Collected data:
- - - - -

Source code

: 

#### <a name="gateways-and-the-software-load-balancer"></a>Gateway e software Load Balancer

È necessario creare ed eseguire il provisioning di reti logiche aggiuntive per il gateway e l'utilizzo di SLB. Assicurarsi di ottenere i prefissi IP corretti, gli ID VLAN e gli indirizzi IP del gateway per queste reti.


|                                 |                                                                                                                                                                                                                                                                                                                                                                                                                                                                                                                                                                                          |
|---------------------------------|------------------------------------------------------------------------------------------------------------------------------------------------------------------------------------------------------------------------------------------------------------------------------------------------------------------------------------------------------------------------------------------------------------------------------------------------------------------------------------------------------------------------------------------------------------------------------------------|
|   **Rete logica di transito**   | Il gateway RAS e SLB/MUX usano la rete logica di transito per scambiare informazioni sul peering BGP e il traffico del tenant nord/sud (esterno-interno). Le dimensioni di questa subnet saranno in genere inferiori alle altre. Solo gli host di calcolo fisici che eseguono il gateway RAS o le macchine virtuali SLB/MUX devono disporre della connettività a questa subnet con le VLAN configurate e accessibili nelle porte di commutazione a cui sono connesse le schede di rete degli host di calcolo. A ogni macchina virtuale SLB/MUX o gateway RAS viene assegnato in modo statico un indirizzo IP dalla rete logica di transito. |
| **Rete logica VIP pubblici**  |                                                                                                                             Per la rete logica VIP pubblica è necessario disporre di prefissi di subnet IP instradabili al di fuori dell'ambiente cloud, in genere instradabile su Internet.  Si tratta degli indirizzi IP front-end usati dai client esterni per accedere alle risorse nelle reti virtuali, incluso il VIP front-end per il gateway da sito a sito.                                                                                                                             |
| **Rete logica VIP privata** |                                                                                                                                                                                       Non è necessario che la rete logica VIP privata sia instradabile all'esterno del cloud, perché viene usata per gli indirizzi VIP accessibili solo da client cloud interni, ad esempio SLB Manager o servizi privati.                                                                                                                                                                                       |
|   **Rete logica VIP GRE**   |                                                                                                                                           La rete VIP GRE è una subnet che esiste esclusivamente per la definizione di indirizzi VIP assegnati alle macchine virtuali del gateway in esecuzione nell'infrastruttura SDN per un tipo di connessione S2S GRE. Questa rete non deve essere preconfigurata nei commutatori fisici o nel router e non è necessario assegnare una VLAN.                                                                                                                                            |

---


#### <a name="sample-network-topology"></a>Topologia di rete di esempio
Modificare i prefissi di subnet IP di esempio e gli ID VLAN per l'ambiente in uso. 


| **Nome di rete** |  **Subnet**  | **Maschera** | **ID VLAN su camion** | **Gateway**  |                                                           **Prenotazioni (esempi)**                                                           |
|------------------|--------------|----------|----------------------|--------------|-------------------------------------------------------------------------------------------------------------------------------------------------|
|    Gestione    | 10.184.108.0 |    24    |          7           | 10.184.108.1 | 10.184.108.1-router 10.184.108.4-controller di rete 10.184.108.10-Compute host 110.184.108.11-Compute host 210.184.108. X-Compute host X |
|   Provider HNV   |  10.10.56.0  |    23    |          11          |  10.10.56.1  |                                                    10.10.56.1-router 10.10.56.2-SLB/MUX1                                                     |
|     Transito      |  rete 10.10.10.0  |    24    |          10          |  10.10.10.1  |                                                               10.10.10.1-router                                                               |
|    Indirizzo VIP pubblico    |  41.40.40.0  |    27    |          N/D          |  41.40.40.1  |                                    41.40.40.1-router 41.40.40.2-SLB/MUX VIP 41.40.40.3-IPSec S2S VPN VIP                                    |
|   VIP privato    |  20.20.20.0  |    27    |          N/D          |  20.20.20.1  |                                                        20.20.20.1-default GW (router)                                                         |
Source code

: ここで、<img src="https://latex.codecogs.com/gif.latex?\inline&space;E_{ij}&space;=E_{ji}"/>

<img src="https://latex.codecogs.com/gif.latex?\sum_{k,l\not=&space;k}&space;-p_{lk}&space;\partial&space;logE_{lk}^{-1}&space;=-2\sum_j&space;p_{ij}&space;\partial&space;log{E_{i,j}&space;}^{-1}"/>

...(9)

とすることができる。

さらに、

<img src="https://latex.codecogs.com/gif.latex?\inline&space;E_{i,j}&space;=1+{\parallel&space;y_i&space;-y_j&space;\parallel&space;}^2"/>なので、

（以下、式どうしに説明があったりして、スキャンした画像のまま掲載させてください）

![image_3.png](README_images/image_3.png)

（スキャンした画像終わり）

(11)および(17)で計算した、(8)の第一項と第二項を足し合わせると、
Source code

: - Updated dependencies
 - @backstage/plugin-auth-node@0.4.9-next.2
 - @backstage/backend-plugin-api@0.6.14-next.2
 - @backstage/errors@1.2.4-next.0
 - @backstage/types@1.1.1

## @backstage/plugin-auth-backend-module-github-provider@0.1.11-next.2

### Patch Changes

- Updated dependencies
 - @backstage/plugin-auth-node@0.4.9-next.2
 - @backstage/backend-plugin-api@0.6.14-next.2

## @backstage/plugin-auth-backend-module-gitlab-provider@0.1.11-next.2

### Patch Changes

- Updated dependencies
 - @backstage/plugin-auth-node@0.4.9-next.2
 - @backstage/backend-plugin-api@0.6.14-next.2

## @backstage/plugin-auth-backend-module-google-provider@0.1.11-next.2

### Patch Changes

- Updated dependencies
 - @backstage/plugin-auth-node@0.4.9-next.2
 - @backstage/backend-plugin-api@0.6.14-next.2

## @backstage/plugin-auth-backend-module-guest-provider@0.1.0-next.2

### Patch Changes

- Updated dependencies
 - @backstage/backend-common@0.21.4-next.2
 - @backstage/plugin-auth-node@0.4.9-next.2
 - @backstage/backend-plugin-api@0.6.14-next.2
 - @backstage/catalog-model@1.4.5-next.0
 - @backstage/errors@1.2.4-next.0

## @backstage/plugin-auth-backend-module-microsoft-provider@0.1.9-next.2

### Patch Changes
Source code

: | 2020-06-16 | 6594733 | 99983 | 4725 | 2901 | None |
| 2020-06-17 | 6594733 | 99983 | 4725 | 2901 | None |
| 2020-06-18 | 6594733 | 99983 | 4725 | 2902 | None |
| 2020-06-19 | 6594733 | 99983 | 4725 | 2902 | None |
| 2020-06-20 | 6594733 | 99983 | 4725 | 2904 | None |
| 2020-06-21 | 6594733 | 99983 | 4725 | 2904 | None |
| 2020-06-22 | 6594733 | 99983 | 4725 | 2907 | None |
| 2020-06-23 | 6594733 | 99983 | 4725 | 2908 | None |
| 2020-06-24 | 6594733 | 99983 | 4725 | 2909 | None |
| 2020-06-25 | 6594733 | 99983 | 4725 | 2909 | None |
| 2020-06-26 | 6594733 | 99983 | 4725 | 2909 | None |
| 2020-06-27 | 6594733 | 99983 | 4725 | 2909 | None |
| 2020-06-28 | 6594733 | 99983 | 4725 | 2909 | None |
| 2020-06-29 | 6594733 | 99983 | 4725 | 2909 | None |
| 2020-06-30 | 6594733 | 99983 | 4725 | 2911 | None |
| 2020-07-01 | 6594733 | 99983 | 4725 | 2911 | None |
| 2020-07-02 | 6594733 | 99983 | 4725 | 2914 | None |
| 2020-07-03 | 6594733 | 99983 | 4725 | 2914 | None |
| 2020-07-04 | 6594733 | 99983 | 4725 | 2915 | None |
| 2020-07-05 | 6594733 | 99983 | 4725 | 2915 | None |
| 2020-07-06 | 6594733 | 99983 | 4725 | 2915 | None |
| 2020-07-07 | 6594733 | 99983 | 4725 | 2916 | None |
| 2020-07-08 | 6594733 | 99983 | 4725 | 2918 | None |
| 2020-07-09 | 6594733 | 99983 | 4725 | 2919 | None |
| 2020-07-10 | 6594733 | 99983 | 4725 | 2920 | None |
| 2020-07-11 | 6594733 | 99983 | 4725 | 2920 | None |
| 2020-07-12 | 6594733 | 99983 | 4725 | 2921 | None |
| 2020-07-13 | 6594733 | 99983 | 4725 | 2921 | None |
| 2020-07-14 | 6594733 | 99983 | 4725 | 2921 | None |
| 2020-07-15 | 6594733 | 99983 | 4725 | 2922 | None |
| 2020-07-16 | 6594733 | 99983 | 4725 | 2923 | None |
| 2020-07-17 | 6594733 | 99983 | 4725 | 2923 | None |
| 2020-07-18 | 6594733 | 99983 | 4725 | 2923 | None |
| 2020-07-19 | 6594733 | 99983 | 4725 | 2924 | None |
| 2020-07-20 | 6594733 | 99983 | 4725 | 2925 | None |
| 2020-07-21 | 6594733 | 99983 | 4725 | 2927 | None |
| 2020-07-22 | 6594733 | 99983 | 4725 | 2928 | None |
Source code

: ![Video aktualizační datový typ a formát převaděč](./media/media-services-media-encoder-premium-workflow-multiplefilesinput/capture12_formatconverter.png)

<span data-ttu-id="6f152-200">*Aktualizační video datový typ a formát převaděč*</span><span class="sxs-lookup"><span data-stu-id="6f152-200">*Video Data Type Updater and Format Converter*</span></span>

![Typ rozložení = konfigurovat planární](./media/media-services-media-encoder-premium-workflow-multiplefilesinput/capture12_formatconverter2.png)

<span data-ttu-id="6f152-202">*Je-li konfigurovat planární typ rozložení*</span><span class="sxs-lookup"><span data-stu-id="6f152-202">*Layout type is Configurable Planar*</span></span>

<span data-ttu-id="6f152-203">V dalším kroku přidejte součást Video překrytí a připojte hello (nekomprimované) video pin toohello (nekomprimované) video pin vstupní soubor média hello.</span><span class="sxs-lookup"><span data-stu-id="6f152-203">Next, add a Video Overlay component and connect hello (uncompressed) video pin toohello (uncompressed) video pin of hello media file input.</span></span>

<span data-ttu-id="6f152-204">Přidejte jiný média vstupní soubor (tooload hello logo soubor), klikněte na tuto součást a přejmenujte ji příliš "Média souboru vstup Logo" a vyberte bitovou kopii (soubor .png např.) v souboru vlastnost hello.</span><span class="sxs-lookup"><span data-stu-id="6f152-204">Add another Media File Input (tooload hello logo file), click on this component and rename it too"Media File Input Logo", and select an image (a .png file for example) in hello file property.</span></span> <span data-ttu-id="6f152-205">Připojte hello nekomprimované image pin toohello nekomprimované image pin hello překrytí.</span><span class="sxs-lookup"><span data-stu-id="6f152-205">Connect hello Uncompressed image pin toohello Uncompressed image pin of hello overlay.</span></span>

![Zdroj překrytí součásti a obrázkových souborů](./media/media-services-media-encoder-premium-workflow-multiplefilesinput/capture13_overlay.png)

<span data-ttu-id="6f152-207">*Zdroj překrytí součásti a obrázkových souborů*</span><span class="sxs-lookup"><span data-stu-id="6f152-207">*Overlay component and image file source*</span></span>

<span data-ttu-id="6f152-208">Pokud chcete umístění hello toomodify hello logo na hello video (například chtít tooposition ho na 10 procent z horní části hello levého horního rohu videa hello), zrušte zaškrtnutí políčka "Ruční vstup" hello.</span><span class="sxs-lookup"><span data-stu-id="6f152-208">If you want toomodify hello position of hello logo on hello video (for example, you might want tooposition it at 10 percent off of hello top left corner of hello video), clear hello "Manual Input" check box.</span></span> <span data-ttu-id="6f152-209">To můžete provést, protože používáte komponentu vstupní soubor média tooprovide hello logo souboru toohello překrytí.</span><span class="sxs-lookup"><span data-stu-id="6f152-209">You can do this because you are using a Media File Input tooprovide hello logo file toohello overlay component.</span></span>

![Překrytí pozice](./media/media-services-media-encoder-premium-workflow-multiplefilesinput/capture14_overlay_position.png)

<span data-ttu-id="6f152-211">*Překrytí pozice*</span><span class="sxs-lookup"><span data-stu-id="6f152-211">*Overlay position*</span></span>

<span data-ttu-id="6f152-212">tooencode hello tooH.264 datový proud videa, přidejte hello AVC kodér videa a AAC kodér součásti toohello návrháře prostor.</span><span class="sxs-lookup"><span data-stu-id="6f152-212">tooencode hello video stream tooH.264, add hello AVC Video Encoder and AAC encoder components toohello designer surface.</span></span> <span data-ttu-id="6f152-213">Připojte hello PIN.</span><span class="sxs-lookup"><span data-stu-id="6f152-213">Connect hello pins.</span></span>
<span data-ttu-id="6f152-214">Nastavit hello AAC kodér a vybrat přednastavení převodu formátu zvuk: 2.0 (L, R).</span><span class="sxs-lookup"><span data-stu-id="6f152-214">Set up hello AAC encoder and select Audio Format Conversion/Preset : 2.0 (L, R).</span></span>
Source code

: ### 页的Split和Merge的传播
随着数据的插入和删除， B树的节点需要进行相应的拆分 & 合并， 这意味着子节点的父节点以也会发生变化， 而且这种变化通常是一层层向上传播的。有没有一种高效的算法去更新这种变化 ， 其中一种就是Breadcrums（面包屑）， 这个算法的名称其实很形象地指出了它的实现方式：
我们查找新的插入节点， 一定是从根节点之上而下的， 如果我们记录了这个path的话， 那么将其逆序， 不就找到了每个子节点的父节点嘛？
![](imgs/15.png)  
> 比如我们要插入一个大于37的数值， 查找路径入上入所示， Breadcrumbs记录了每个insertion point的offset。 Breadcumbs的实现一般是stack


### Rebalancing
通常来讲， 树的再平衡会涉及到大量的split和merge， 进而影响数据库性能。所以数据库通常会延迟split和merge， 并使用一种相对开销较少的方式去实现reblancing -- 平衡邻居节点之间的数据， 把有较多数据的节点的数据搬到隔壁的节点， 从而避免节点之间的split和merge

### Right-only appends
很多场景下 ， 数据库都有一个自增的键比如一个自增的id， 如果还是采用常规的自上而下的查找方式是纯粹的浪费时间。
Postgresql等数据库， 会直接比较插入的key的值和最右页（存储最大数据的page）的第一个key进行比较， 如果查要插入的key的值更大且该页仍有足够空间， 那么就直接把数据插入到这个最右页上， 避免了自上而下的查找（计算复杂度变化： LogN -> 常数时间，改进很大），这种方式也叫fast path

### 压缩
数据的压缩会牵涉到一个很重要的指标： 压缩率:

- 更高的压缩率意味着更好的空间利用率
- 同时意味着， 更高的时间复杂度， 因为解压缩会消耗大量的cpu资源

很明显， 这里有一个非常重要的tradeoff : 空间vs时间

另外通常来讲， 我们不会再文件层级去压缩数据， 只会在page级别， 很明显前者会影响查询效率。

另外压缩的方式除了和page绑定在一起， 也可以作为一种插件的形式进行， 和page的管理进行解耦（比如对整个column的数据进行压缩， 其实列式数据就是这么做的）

- - - - -

Problem to solve:
Extract the lines above, from the first one through the one containing "software Load Balancer", and return only those, unchanged.

Exercise result:
Source code

: 

#### <a name="gateways-and-the-software-load-balancer"></a>Gateway e software Load Balancer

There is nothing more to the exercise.